### Document excerpt
Re: [Dovecot] Dotlock dovecot-uidlist errors / NFS / High Load

2011-03-24 Thread list
Timo  friends,

We have not posted in a long time regarding this issue, but I wanted to
update everyone that it was indeed an NTP issue.  We have since put
together stratum 2 servers on physical hardware (as opposed to virtual
machines) which now act as the source for our cluster of dovecot machines
and everything is working flawlessly.  I just wanted to give my thanks to
everyone that helped us trouble shoot this issue and show my gratitude for
such a great community!

Michael

On Fri, 28 Jan 2011 03:40:38 +0200, Timo Sirainen t...@iki.fi wrote:
 On Tue, 2011-01-25 at 12:34 -0600, l...@airstreamcomm.net wrote:
 
 Jan 25 11:30:11 1295976611 POP3(4eagles): Warning: Created dotlock
file's
 timestamp is different than current time (1295976643 vs 1295976607):
 /mail/4/e/4eagles/Maildir/dovecot-uidlist
 
 We added the epoch time to the log_timestamp setting to compare it to
the
 dotlock error, and as you can see the Created dotlock epoch time is
32
 seconds in the future compared to the epoch time of the log event.  At
 this
 point I hope you can help us understand where a timestamp from the
future
 might be generated from.

### Records shown

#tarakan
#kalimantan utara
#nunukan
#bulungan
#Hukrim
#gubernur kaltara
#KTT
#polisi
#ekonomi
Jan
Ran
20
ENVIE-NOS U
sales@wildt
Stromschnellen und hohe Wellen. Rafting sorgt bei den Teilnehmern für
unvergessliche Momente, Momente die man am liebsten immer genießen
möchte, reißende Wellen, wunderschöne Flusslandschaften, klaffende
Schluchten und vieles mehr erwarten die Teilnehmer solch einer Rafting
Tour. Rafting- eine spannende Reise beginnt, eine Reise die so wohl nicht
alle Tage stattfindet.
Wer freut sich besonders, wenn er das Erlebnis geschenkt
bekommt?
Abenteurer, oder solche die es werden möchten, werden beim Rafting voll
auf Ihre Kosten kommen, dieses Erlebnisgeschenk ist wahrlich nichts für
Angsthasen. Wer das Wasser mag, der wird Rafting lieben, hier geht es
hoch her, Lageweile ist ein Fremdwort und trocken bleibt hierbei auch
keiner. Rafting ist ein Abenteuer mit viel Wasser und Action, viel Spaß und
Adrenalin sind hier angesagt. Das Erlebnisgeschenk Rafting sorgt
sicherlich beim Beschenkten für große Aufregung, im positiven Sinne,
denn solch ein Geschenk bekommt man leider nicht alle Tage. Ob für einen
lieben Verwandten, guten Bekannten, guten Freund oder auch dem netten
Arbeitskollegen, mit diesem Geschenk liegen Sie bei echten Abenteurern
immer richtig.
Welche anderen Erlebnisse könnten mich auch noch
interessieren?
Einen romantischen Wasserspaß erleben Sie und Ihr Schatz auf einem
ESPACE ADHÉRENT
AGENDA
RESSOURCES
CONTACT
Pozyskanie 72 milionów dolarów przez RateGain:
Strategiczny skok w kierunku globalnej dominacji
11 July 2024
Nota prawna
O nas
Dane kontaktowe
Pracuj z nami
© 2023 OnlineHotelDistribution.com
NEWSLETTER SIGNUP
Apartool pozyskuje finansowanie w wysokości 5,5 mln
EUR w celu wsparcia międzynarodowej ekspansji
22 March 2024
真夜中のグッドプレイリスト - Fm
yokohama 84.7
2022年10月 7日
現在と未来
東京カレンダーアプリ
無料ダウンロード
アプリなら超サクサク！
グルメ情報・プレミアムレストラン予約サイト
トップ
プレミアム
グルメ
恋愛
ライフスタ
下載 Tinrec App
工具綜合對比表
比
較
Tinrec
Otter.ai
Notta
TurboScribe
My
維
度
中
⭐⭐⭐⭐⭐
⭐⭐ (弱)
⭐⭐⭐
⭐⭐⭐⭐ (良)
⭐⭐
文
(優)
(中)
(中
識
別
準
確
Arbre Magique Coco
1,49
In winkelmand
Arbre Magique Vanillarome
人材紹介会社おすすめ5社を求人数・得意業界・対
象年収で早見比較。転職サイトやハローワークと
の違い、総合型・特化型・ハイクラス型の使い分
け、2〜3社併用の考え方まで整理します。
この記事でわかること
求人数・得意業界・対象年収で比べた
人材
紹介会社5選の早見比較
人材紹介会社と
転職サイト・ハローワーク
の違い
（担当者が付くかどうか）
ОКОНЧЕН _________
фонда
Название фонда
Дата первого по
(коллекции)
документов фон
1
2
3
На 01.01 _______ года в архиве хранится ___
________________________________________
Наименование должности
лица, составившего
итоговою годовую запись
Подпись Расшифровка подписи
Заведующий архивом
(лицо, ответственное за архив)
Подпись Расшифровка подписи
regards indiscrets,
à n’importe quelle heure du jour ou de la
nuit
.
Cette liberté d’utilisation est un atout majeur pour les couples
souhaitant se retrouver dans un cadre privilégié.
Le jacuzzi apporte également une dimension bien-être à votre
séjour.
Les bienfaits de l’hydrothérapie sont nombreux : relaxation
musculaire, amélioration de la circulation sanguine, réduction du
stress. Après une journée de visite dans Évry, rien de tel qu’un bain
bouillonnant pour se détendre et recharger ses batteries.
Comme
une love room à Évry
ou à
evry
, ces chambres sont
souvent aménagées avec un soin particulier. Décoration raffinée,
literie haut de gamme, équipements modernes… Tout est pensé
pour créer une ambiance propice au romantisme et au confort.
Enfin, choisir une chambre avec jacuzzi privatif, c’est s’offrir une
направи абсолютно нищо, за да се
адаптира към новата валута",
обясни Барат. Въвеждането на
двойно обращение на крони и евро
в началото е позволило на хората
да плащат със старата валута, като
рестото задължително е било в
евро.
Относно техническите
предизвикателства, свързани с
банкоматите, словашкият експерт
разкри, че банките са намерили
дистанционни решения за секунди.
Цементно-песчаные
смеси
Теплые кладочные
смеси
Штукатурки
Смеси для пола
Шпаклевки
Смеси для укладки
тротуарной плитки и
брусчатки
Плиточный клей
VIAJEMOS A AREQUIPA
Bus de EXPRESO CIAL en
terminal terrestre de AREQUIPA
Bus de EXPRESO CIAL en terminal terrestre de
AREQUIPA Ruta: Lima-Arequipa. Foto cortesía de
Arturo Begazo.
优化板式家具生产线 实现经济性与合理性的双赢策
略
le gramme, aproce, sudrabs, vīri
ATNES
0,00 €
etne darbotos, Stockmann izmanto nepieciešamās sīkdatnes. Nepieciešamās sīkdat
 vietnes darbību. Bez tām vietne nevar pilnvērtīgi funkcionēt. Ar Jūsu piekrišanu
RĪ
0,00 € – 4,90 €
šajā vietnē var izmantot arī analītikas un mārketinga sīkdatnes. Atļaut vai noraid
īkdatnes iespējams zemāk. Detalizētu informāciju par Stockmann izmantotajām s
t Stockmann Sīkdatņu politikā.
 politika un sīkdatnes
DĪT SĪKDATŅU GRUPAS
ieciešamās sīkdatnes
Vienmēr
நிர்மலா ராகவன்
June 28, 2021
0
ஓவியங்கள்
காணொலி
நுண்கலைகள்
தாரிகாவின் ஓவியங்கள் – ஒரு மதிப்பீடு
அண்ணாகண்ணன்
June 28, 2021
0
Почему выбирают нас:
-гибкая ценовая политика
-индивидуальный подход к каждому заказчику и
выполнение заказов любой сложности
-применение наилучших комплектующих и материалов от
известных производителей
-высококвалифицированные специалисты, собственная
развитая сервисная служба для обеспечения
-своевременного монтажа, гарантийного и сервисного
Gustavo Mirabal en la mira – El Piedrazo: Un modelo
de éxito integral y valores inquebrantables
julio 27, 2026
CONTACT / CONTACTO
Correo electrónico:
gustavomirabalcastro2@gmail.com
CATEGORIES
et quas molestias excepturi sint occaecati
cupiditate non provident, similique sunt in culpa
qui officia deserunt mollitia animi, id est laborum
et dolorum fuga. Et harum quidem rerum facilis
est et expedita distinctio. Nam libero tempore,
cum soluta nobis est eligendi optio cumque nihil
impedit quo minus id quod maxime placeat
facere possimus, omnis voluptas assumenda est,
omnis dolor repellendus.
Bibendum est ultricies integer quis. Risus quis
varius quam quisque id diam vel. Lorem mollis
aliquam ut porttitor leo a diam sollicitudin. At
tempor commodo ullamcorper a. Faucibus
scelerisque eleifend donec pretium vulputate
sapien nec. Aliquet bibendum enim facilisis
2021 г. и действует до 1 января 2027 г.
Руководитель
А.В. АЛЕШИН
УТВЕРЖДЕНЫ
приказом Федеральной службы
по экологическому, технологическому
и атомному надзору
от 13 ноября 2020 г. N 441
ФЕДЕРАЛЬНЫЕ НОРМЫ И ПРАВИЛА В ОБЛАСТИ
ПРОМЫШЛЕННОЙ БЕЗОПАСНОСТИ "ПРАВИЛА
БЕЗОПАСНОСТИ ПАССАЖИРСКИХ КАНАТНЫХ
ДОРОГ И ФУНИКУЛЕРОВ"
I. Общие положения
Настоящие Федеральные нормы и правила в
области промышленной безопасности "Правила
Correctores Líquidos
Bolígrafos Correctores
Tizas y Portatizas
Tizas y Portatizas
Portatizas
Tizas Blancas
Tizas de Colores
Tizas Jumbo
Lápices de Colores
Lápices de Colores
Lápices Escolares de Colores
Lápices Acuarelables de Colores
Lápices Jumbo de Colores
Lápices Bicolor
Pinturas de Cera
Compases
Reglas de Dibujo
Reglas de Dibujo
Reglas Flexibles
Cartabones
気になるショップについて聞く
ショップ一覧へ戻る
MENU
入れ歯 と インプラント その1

### Directions
1. Please write out the Dovecot thread word for word, everything from "We have not" down to "a great community!".
2. Name every ten-digit epoch timestamp that appears in the Dovecot thread.
The records stand apart from the Dovecot thread and are separate material.

### Solutions
1.
We have not posted in a long time regarding this issue, but I wanted to
update everyone that it was indeed an NTP issue.  We have since put
together stratum 2 servers on physical hardware (as opposed to virtual
machines) which now act as the source for our cluster of dovecot machines
and everything is working flawlessly.  I just wanted to give my thanks to
everyone that helped us trouble shoot this issue and show my gratitude for
such a great community!

2.
1295976611
1295976643
1295976607